There is currently no built-in ability in Scrapyd to schedule a spider for a specific time, but this can be handled client side by simply firing off the request at the desired time.

See the schedule endpoint on Scrapyd’s documentation.


  • project (string) The name of the project that owns the spider.
  • spider (string) The name of the spider you wish to run.
  • settings (dict) A dictionary of Scrapy settings keys you wish to override for this run.
  • kwargs Any extra parameters you would like to pass to the spiders constructor/init method.

Returns: (string) The Job ID of the newly created run.

# Schedule a job to run now sans extra parameters.
>>> scrapyd.schedule('project_name', 'spider_name')
# Schedule a job to run now with overridden settings.
>>> settings = {'DOWNLOAD_DELAY': 2}
>>> scrapyd.schedule('project_name', 'spider_name', settings=settings)
# Schedule a job to run now with overridden settings.
# Schedule a joib to run now while passing init parameters.
>>> scrapyd.schedule('project_name', 'spider_name', extra_init_param='value')
# Schedule a job to run now with overridden settings.

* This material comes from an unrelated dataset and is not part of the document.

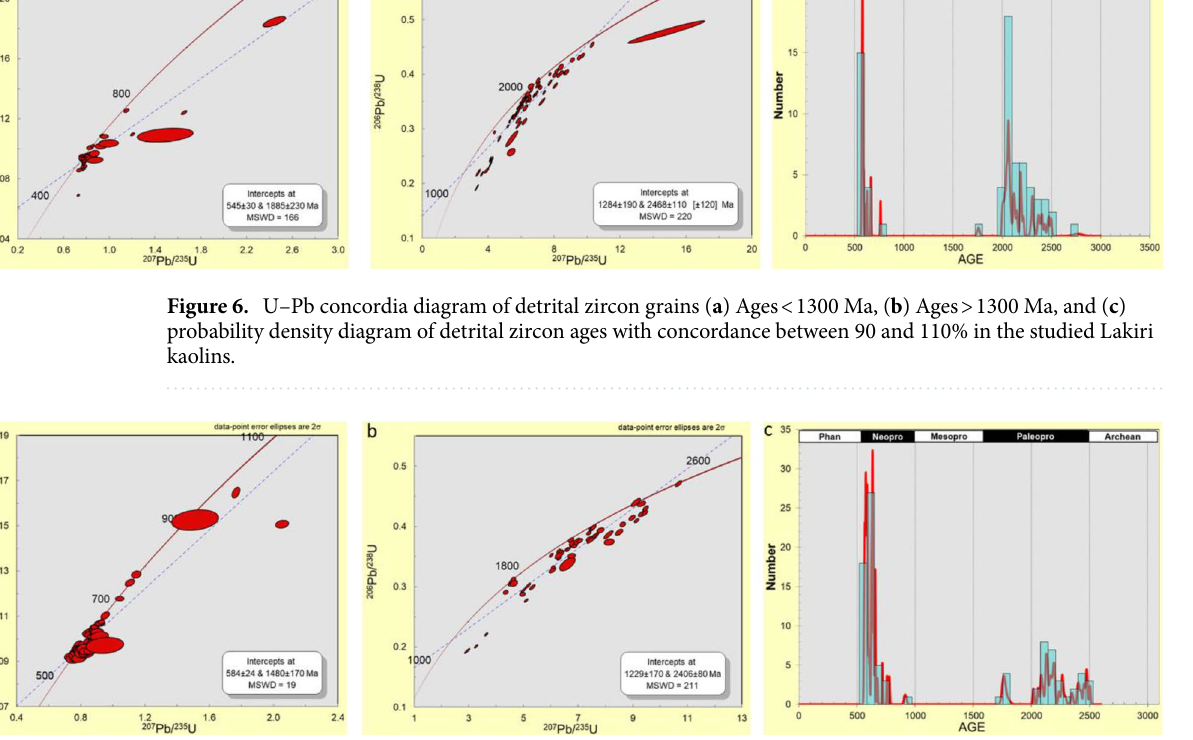
Figure 7. U–Pb concordia diagram of detrital zircon grains ( a ) Ages < 1300 Ma, ( b ) Ages > 1300 Ma, and ( c ) probability density diagram of detrital zircon ages with concordance between 90 and 110% in the studied Eruku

‘project’, ‘spider’ and ‘settings’ are reserved kwargs for this method and therefore these names should be avoided when trying to pass extra attributes to the spider init.

Handling Exceptions

As this library relies on the Requests library to handle HTTP connections, the exceptions raised by Requests itself for such things as hard connection errors, timeouts etc can be found in the Requests exceptions documentation.

However, when the problem is an error Scrapyd has returned itself instead, the scrapyd_api.exceptions.ScrapydResponseError will be raised with the applicable error message sent back from the Scrapyd API.

This works by simply checking the JSON return’s status key and raising the exception with the return’s message value, allowing the developer to debug the response.